Gavrus waited for Chayim to answer as they had planned earlier. Some soldiers would take away the Christians for arrest. Then Chayim would take the scrolls already in the room. He would force Corbulo and the other two to tell him anything else he needed to know about the letter of the Revelation that Helius sought. Through all of this, Chayim would guarantee that he had given Nero no reason to believe him a traitor to the empire, and Chayim would probably earn some personal reward for his actions.
Yet against all that Chayim had believed he wanted u
ntil this evening was one inexorable fact: Speaking the words that Gavrus expected to hear would seal Leah’s fate and the fate of the other Christians with her. In that moment, the room seemed to shift for Chayim, as if an earthquake had struck.

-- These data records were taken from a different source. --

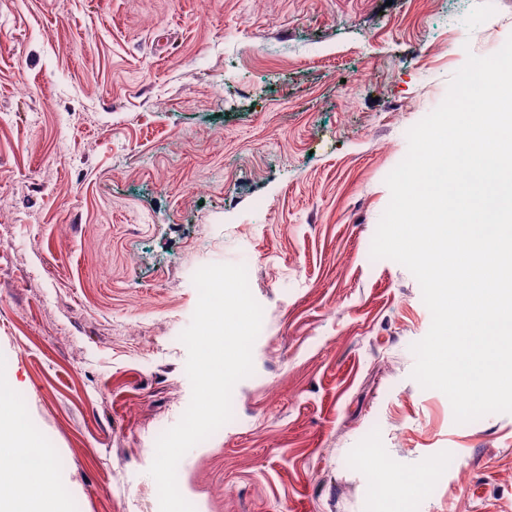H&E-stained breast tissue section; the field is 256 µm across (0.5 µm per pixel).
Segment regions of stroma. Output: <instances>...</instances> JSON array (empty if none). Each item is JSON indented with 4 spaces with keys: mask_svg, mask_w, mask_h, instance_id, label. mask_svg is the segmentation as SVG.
Returning a JSON list of instances; mask_svg holds the SVG:
<instances>
[{
    "mask_svg": "<svg viewBox=\"0 0 512 512\" xmlns=\"http://www.w3.org/2000/svg\"><path fill=\"white\" fill-rule=\"evenodd\" d=\"M511 36L512 0H0V391L45 497L159 512L192 277L245 263L254 372L179 463L195 512H512V414L412 378L431 313L370 256L408 128Z\"/></svg>",
    "mask_w": 512,
    "mask_h": 512,
    "instance_id": "obj_1",
    "label": "stroma"
}]
</instances>
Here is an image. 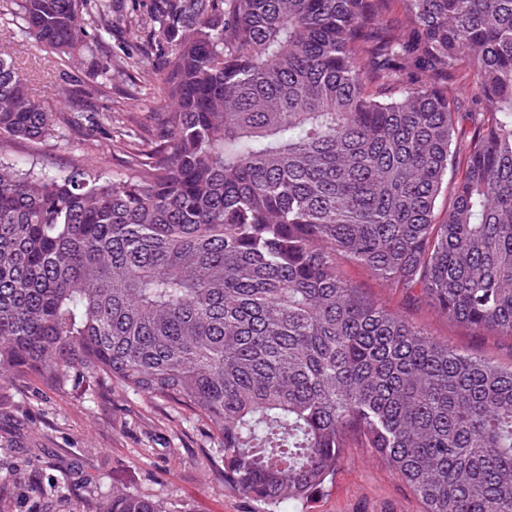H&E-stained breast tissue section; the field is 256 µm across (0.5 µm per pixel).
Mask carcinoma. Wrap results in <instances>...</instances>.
Listing matches in <instances>:
<instances>
[{
    "mask_svg": "<svg viewBox=\"0 0 512 512\" xmlns=\"http://www.w3.org/2000/svg\"><path fill=\"white\" fill-rule=\"evenodd\" d=\"M12 4L61 58L112 34V0ZM141 27L166 139L122 133L112 180L88 156L0 163V366L202 416L224 484L275 510L315 502L356 445L423 512H512V362L340 268L512 338V0H152ZM83 118L0 53V148ZM83 512L161 510L114 489ZM345 273L369 296L382 304L402 311L417 327L431 335L448 340V346L468 353L482 355L498 363L508 364L512 359V339L508 336L485 337L471 328L438 316L431 308H413L404 304L398 292L383 288L360 267L349 265Z\"/></svg>",
    "mask_w": 512,
    "mask_h": 512,
    "instance_id": "obj_1",
    "label": "carcinoma"
}]
</instances>
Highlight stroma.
I'll list each match as a JSON object with an SVG mask.
<instances>
[{"label": "stroma", "instance_id": "stroma-1", "mask_svg": "<svg viewBox=\"0 0 512 512\" xmlns=\"http://www.w3.org/2000/svg\"><path fill=\"white\" fill-rule=\"evenodd\" d=\"M150 7L151 0H121L112 15L111 37L99 41L94 52L67 63L34 41L17 39L15 22L0 19V38L9 41L14 68L31 94L52 103L68 99L87 115L82 124L62 127L58 139L47 144L8 145L0 150V160H34L54 173L69 169L88 152L109 177L125 167L124 152L112 145L120 130L133 129L152 142L165 138V107L154 97L145 69H130L113 80L105 96L85 99L76 94L79 84L98 79L107 59L128 53L148 66H159L140 27ZM345 272L367 295L402 311L449 347L512 362V338L486 337L431 308L405 306L398 292L383 288L360 267L349 265ZM0 435L23 442L19 448H0V493L9 490L12 474L51 483L57 512H80L90 494V476L102 491H137L163 512H268L267 505L225 486L218 474L223 444L211 425L159 398L117 387L51 391L34 378L0 369ZM313 512H422V504L369 449L349 448L334 487L319 498Z\"/></svg>", "mask_w": 512, "mask_h": 512}]
</instances>
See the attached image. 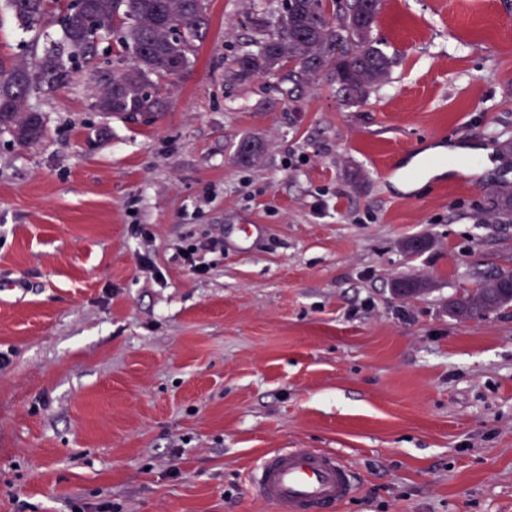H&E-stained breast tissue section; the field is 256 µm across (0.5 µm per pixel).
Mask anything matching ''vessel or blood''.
I'll list each match as a JSON object with an SVG mask.
<instances>
[{
  "mask_svg": "<svg viewBox=\"0 0 512 512\" xmlns=\"http://www.w3.org/2000/svg\"><path fill=\"white\" fill-rule=\"evenodd\" d=\"M249 479L259 499L288 512H328L356 490L350 467L315 448H284L265 455Z\"/></svg>",
  "mask_w": 512,
  "mask_h": 512,
  "instance_id": "b4317fda",
  "label": "vessel or blood"
}]
</instances>
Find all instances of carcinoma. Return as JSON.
<instances>
[{"label": "carcinoma", "instance_id": "cac0c4a2", "mask_svg": "<svg viewBox=\"0 0 512 512\" xmlns=\"http://www.w3.org/2000/svg\"><path fill=\"white\" fill-rule=\"evenodd\" d=\"M18 26L39 32L58 23L62 39L20 62H0V132L22 146L45 134V115L31 98L66 85L80 62L94 54V21L118 36L122 57L112 65V79L98 92L94 109L106 115L154 118L163 111L159 82L183 77L192 65L196 43L206 37L210 18L207 0H6ZM382 0H285L270 23L260 0L253 4L252 23L258 37L254 49L232 60L230 77L247 83L255 77L286 80L292 85L326 72L336 97L362 105L390 76L392 58L372 38ZM259 140L239 142L236 156L252 162L261 152ZM493 216L512 223V180L501 177L493 197ZM420 283L394 282V292L414 297ZM512 303V273L484 276L476 288L448 300L458 319H472Z\"/></svg>", "mask_w": 512, "mask_h": 512}]
</instances>
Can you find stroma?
I'll use <instances>...</instances> for the list:
<instances>
[{
    "instance_id": "1",
    "label": "stroma",
    "mask_w": 512,
    "mask_h": 512,
    "mask_svg": "<svg viewBox=\"0 0 512 512\" xmlns=\"http://www.w3.org/2000/svg\"><path fill=\"white\" fill-rule=\"evenodd\" d=\"M208 11L156 120L94 111L106 36L34 98L41 143L0 133V512H284L248 480L279 448L350 463L331 512H512V304L448 312L512 272V224L483 219L512 173V0H383L390 78L351 107L323 76L228 80L253 0ZM439 146L448 173L401 188ZM512 303V273L496 271L484 276L472 291L448 300V311L458 319H472Z\"/></svg>"
}]
</instances>
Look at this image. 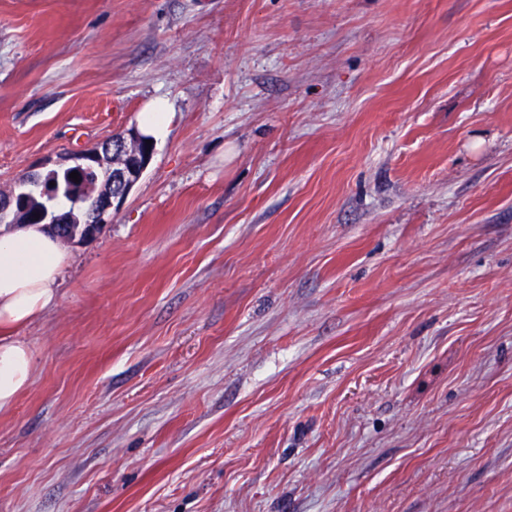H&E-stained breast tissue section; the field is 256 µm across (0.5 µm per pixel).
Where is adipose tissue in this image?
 Wrapping results in <instances>:
<instances>
[{
	"mask_svg": "<svg viewBox=\"0 0 512 512\" xmlns=\"http://www.w3.org/2000/svg\"><path fill=\"white\" fill-rule=\"evenodd\" d=\"M64 266L60 241L46 225L0 235V410L13 405L32 376V352L14 332L55 305Z\"/></svg>",
	"mask_w": 512,
	"mask_h": 512,
	"instance_id": "adipose-tissue-1",
	"label": "adipose tissue"
}]
</instances>
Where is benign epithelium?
Returning a JSON list of instances; mask_svg holds the SVG:
<instances>
[{
    "label": "benign epithelium",
    "instance_id": "1",
    "mask_svg": "<svg viewBox=\"0 0 512 512\" xmlns=\"http://www.w3.org/2000/svg\"><path fill=\"white\" fill-rule=\"evenodd\" d=\"M152 156L153 148L146 144V137L131 129L99 147L82 150L69 157L74 164L97 170L101 178V187L88 204V236L96 235L98 227L110 223L112 211L124 203ZM23 199L25 195L15 193L1 199L0 217L10 215L13 224L27 223Z\"/></svg>",
    "mask_w": 512,
    "mask_h": 512
}]
</instances>
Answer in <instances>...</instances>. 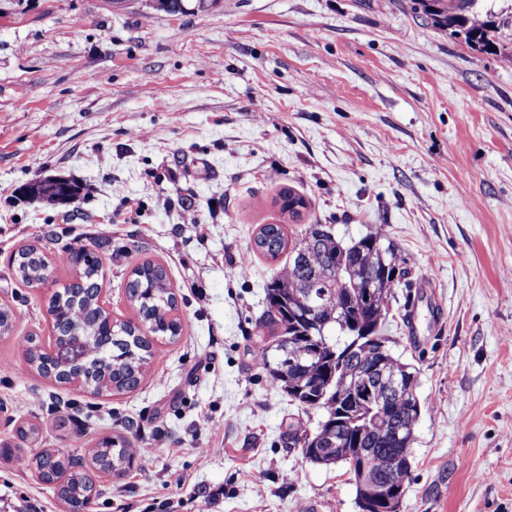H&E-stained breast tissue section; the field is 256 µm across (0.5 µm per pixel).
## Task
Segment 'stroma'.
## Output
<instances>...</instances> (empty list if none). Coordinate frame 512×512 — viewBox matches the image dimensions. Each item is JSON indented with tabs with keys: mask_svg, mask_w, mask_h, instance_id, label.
<instances>
[{
	"mask_svg": "<svg viewBox=\"0 0 512 512\" xmlns=\"http://www.w3.org/2000/svg\"><path fill=\"white\" fill-rule=\"evenodd\" d=\"M0 0V444L36 421L84 456L105 436L151 449L102 479L90 512H359L344 463L306 461L303 411L259 363L264 286L287 256L252 252L265 224L393 242L408 274L388 294L393 356L418 372L421 414L401 512H512V0L496 53L414 13L412 0ZM59 178L73 203L33 196ZM302 195L282 218V188ZM108 242L103 298L131 320L132 269L162 263L180 337L132 392L102 397L19 364L72 270L68 247ZM52 260L15 280L25 244ZM0 496L67 512L0 457ZM278 202L280 204L281 213L288 215V218L292 221L299 220L302 214L301 209L307 208V202L305 198L299 194H296L290 188H284L278 195ZM10 262L16 277L32 289H38L44 284L45 271L52 264L49 257L34 245L20 247Z\"/></svg>",
	"mask_w": 512,
	"mask_h": 512,
	"instance_id": "obj_1",
	"label": "stroma"
}]
</instances>
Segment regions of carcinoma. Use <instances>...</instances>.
Masks as SVG:
<instances>
[{
    "label": "carcinoma",
    "mask_w": 512,
    "mask_h": 512,
    "mask_svg": "<svg viewBox=\"0 0 512 512\" xmlns=\"http://www.w3.org/2000/svg\"><path fill=\"white\" fill-rule=\"evenodd\" d=\"M478 2L413 0V6L435 25L487 52L494 46L489 38L492 20ZM31 191L47 199L66 194L76 199L79 195L77 186L62 180L40 181ZM278 202L281 213L293 221L300 219L302 210L307 208L305 198L290 188L280 191ZM104 247V242L94 240L69 251L72 277L49 300L52 336L46 341L37 335L26 337L22 358L38 375L58 384H70L71 368L56 356L79 342L84 355L83 384H94L119 395L139 386L143 366L154 358V343L179 336L181 322L174 314L173 284L164 266L150 260L136 265L126 284L138 322L112 318L100 302L107 276L101 255ZM254 248L268 259L274 260L285 251L289 257L285 274L273 278L265 288L266 309L258 328L268 331L270 340L260 347L261 364L272 383L291 401L305 410L327 412V419L319 423L316 433L304 439V458L326 465L344 461L352 466L354 480H359L365 469L376 473L379 481L406 493L409 471H388L375 461L385 459L395 448L410 454L413 438L405 435L397 439L390 429L380 428L376 422L378 409L355 403L343 385V380L351 381L382 361L398 363L389 350H379L368 338L381 317L373 306L361 304L368 281L353 269L366 260L372 261L376 268L373 289L390 291L394 281L406 275L395 245H385L377 237L365 235L344 246L331 228L311 224L299 242L290 246L281 225L265 224L254 237ZM310 259L330 273L319 283L316 293L343 304L337 312L319 311L315 323L306 317L308 297L301 287L312 275ZM11 265L22 283L38 289L45 282L51 260L38 247L25 245L14 253ZM419 415L420 402H407L399 406L394 418L415 423ZM87 454L92 468L109 476L122 474L131 461L124 441L109 436L96 441ZM36 469L43 482L56 486L67 512H89L96 490L82 459L60 448H48L40 452Z\"/></svg>",
    "instance_id": "obj_1"
}]
</instances>
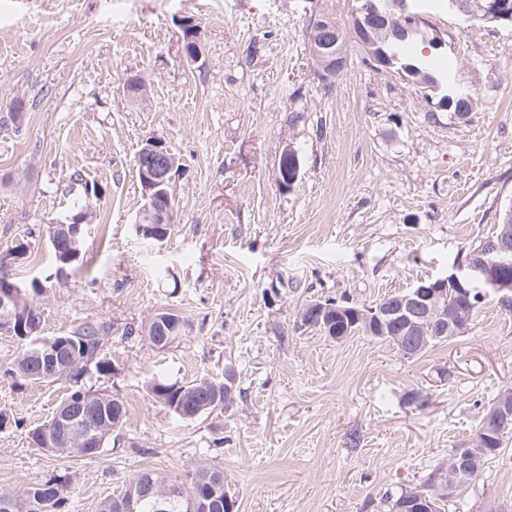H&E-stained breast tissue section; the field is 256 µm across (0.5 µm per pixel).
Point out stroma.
<instances>
[{
	"mask_svg": "<svg viewBox=\"0 0 512 512\" xmlns=\"http://www.w3.org/2000/svg\"><path fill=\"white\" fill-rule=\"evenodd\" d=\"M353 0H0V251L28 242L9 270L43 314L42 337L105 326L110 373L95 387L125 423L93 458L31 445L65 383H24L0 336V490L65 476V512H95L144 471L184 479L223 471L237 512H388L434 465L468 448L500 390L512 388V311L485 299L468 329L417 359L356 334L300 325L308 304L370 306L447 275L512 205V22L470 23L430 6L447 41L434 65L474 93L467 115L439 107L397 71L347 43L323 90L308 23L329 10L348 29ZM197 24L191 62L183 21ZM131 76L144 101L123 92ZM162 141L178 166L169 238L135 229L144 203L135 156ZM300 175L276 177L286 149ZM80 171L84 185L71 186ZM83 221L82 264L48 283L52 224ZM186 329L165 350L127 337L157 313ZM228 411L180 419L147 393L155 381L222 379ZM426 407L402 404L410 390ZM445 512H512V443L447 499Z\"/></svg>",
	"mask_w": 512,
	"mask_h": 512,
	"instance_id": "obj_1",
	"label": "stroma"
}]
</instances>
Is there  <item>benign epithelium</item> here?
Wrapping results in <instances>:
<instances>
[{
  "instance_id": "7a95c632",
  "label": "benign epithelium",
  "mask_w": 512,
  "mask_h": 512,
  "mask_svg": "<svg viewBox=\"0 0 512 512\" xmlns=\"http://www.w3.org/2000/svg\"><path fill=\"white\" fill-rule=\"evenodd\" d=\"M354 24L348 32H343L332 18L323 14L311 21L313 29L311 54L316 67L328 69L331 76H338L345 68L346 58L342 53V43L351 37L364 48L376 70L393 69L391 59L380 43L373 38L368 21L382 19L390 27V36L396 39L406 38L420 32L421 17L415 12L413 0H385L378 5L372 0H358L352 11ZM137 164L142 173L143 196L147 200L146 215L150 223L141 218L135 219L136 231L147 238L162 241L159 234L152 231L153 225L164 224L170 217V210L158 212L154 209L156 201L164 197V186L175 170V160L169 150L157 140L145 143L137 156ZM83 224L53 225V239L64 240L70 245L80 243ZM512 268V226H506L498 240L483 242L472 248L465 259L456 265V271L440 277L432 284L418 282L412 289L396 300L376 308L366 307L362 311L351 308H331L321 302H315L301 317V325L308 327L312 320L323 321V332L330 338L342 341L347 338L351 327L360 323L367 333L375 335L394 321L404 324L405 335L397 337L400 352L415 355L431 342L445 340L449 335L464 332L469 320L461 311L448 306L444 300L446 288L453 285L462 294L474 295L476 299L494 295L499 305L508 310L512 308V279L503 272ZM24 290L12 281L8 275L0 277V309L6 312L0 320V333L13 336L20 334L30 337L37 329L26 330V321L18 318L19 302ZM33 353L45 361L47 369L54 373L59 366L68 364L90 369V362L81 357L66 339L34 343ZM104 424L92 399H78L68 406L54 412L41 435L46 448L68 447L79 444L88 449L94 447L100 437ZM512 428V397L509 393L501 395L485 420L476 444L482 448L494 445L496 439ZM480 472L479 457L472 450H459L448 462L450 481L453 487L459 481L469 482ZM203 480L211 482L214 492L211 497L190 506V512H212L217 506L230 503V497L223 495L224 476L205 475ZM153 494L160 504H165L171 492L166 486L155 484L152 479L134 481L126 496L112 500L113 512H136L139 499Z\"/></svg>"
}]
</instances>
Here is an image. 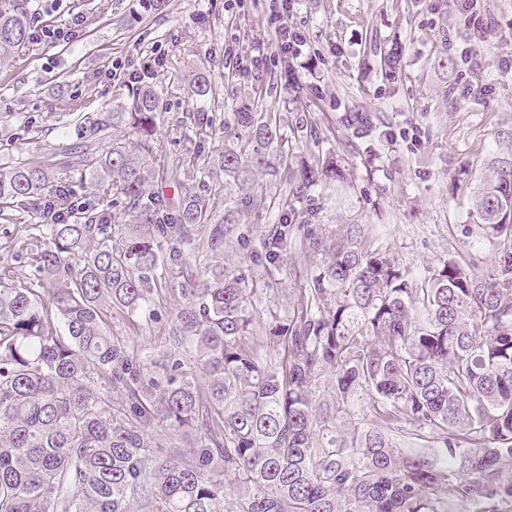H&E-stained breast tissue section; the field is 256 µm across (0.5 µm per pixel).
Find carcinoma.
<instances>
[{
    "instance_id": "obj_1",
    "label": "carcinoma",
    "mask_w": 512,
    "mask_h": 512,
    "mask_svg": "<svg viewBox=\"0 0 512 512\" xmlns=\"http://www.w3.org/2000/svg\"><path fill=\"white\" fill-rule=\"evenodd\" d=\"M29 2L0 0V57L28 47ZM187 93L212 96L209 74ZM264 97L222 120L186 113L194 144L173 152L165 92L138 83L119 109L78 117L79 143L0 168V220L27 228L0 266V512H497L512 500V161L470 196L494 247L486 272L450 254L414 275L369 225L311 223L300 203L339 174L296 163ZM345 120L377 129L372 112ZM119 127L128 136L102 149ZM217 137L224 148H204ZM153 168L173 194L147 187ZM258 172L285 190L238 197ZM112 203L127 223H112ZM274 209L252 245L248 219ZM234 244L238 270L224 259ZM298 253L313 273L288 315L258 322L259 292ZM162 319L159 346L112 334L114 320L138 334ZM155 425L181 444L153 445Z\"/></svg>"
}]
</instances>
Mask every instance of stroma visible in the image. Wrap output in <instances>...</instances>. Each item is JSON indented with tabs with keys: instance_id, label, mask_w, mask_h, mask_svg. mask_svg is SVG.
I'll return each instance as SVG.
<instances>
[{
	"instance_id": "stroma-1",
	"label": "stroma",
	"mask_w": 512,
	"mask_h": 512,
	"mask_svg": "<svg viewBox=\"0 0 512 512\" xmlns=\"http://www.w3.org/2000/svg\"><path fill=\"white\" fill-rule=\"evenodd\" d=\"M37 23L75 28L73 40L29 44L0 60V120L25 158L78 139L71 110H111L125 103L132 72L162 86L169 101L163 135L182 141L178 122L193 111L186 74L197 67L213 82L210 112L253 105L254 91L283 109L285 129L300 116L317 123L318 143L297 152L309 164L333 162L344 176L315 195L321 224H369L403 267L425 273L447 254L486 271L492 247L469 215V197L498 157L512 159V0H481L492 28L484 42L469 33L454 0H294L288 25L304 37L294 59L300 105L284 106L271 89L279 63L253 76L257 48L272 51L270 0H34ZM402 47L394 77L381 53ZM477 65H465L463 47ZM375 113L379 129L345 125L354 106ZM312 259L297 258L290 276L260 295L259 312L287 315Z\"/></svg>"
}]
</instances>
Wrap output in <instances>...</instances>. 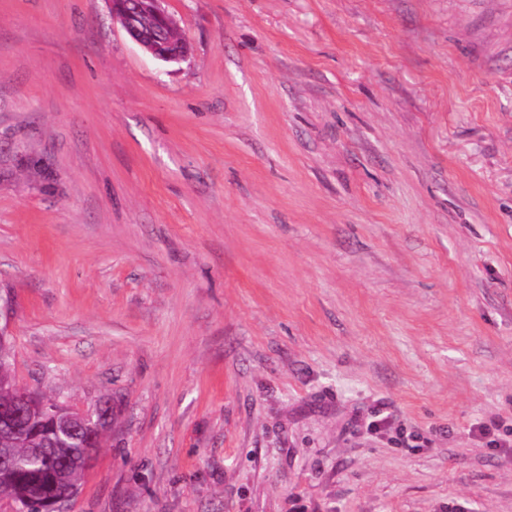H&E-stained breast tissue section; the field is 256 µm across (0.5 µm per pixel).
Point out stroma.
I'll list each match as a JSON object with an SVG mask.
<instances>
[{
	"label": "stroma",
	"mask_w": 512,
	"mask_h": 512,
	"mask_svg": "<svg viewBox=\"0 0 512 512\" xmlns=\"http://www.w3.org/2000/svg\"><path fill=\"white\" fill-rule=\"evenodd\" d=\"M166 8L0 0L12 374L114 414L62 512H512V0ZM112 16L142 49L164 62L188 55L185 38L164 4L168 0H110Z\"/></svg>",
	"instance_id": "35a3bbf8"
}]
</instances>
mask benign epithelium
Masks as SVG:
<instances>
[{"label":"benign epithelium","mask_w":512,"mask_h":512,"mask_svg":"<svg viewBox=\"0 0 512 512\" xmlns=\"http://www.w3.org/2000/svg\"><path fill=\"white\" fill-rule=\"evenodd\" d=\"M112 16L142 49L164 62H180L188 55V45L178 34V26L167 12V0H111ZM49 406L42 398L21 389L14 401L0 405V429L15 432ZM107 406L73 410L57 405L54 424L67 434L91 428L104 417Z\"/></svg>","instance_id":"1"}]
</instances>
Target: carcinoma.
I'll return each instance as SVG.
<instances>
[{"label":"carcinoma","instance_id":"carcinoma-1","mask_svg":"<svg viewBox=\"0 0 512 512\" xmlns=\"http://www.w3.org/2000/svg\"><path fill=\"white\" fill-rule=\"evenodd\" d=\"M106 424L93 436L60 438L43 420L19 434H0V448L9 449L10 466L0 467V494L8 492L32 505L62 496L80 485L83 464L101 447Z\"/></svg>","mask_w":512,"mask_h":512}]
</instances>
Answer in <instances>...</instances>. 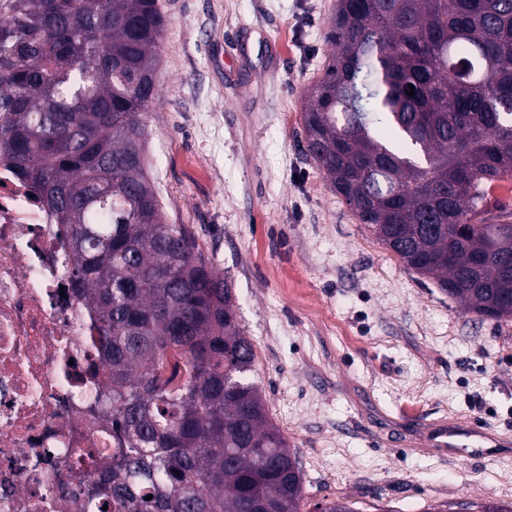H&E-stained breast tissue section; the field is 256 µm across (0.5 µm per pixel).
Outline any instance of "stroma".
Wrapping results in <instances>:
<instances>
[{
    "instance_id": "1",
    "label": "stroma",
    "mask_w": 512,
    "mask_h": 512,
    "mask_svg": "<svg viewBox=\"0 0 512 512\" xmlns=\"http://www.w3.org/2000/svg\"><path fill=\"white\" fill-rule=\"evenodd\" d=\"M150 183L232 290L254 379L308 502L451 512L512 501V455L443 457L429 425L512 433V320L465 312L332 192L302 106L336 0H159Z\"/></svg>"
}]
</instances>
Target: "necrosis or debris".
Wrapping results in <instances>:
<instances>
[{"label": "necrosis or debris", "mask_w": 512, "mask_h": 512, "mask_svg": "<svg viewBox=\"0 0 512 512\" xmlns=\"http://www.w3.org/2000/svg\"><path fill=\"white\" fill-rule=\"evenodd\" d=\"M67 229L0 164V512H78L115 449Z\"/></svg>", "instance_id": "4bbe7bcc"}]
</instances>
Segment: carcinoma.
Segmentation results:
<instances>
[{"label": "carcinoma", "instance_id": "carcinoma-1", "mask_svg": "<svg viewBox=\"0 0 512 512\" xmlns=\"http://www.w3.org/2000/svg\"><path fill=\"white\" fill-rule=\"evenodd\" d=\"M158 0H0V161L70 233L118 448L86 512H356L304 501L252 378L231 288L145 168ZM306 148L407 268L512 319V224L474 222L512 174V0H338ZM414 86V95L406 94Z\"/></svg>", "mask_w": 512, "mask_h": 512}]
</instances>
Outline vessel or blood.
<instances>
[{"label":"vessel or blood","instance_id":"b4317fda","mask_svg":"<svg viewBox=\"0 0 512 512\" xmlns=\"http://www.w3.org/2000/svg\"><path fill=\"white\" fill-rule=\"evenodd\" d=\"M431 432V445L441 455L450 450L474 455L491 454L512 445L510 435L458 420L433 422Z\"/></svg>","mask_w":512,"mask_h":512}]
</instances>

“Well?” Gavrus demanded. “What say you?”
Chayim opened his mouth to croak out the words that would kill Leah. He felt as if another man were about to speak for him. He stopped and drew a breath. He made his decision. “Four?” Chayim asked. He pointed at Corbulo and the other two nearby. “I only see three.”
Gavrus blinked. This was not what they had discussed earlier. “I would assume,” Gavrus said, “that you are the fourth. That you also choose Nero.”
“Assume instead that I simply want to spare those who would choose Nero.”
“Are you telling me that you do not choose allegiance to our emperor and his claim to divinity?”
Chayim drew another breath. “I do not,” he said. “I will stand in the arena with those who are unwilling to give up their faith.”
The room full of soldiers and condemned followers was quiet with tension and dread.
Until Chayim deliberately broke it.
“It was you!” Chayim lifted his shackled wrists and pointed across the small room at Corbulo. “You brought the soldiers here!”
“I did no such thing.” Corbulo took a step forward in anger.
Chayim shook the shackles and the clinking sound seemed to echo. “You are free,” he told Corbulo. “You chose Caesar. We are not.”
“Enough,” Gavrus growled.
Chayim knew he needed a diversion, anything to get outside with Gavrus, anything to let him speak to the Roman soldier in private.
“Betrayer!” Chayim shouted at Corbulo, ignoring the sword that Gavrus raised. “And you dared accuse me!”
“I did not bring the soldiers,” Corbulo said. He made an appealing gesture to the others in the room. “I did not!”
Gavrus repeated himself louder. “Enough!”
“You’ve betrayed our Master.” Chayim continued to ignore Gavrus, knowing that he was safe from the soldier, no matter how much Gavrus might be confused by the situation.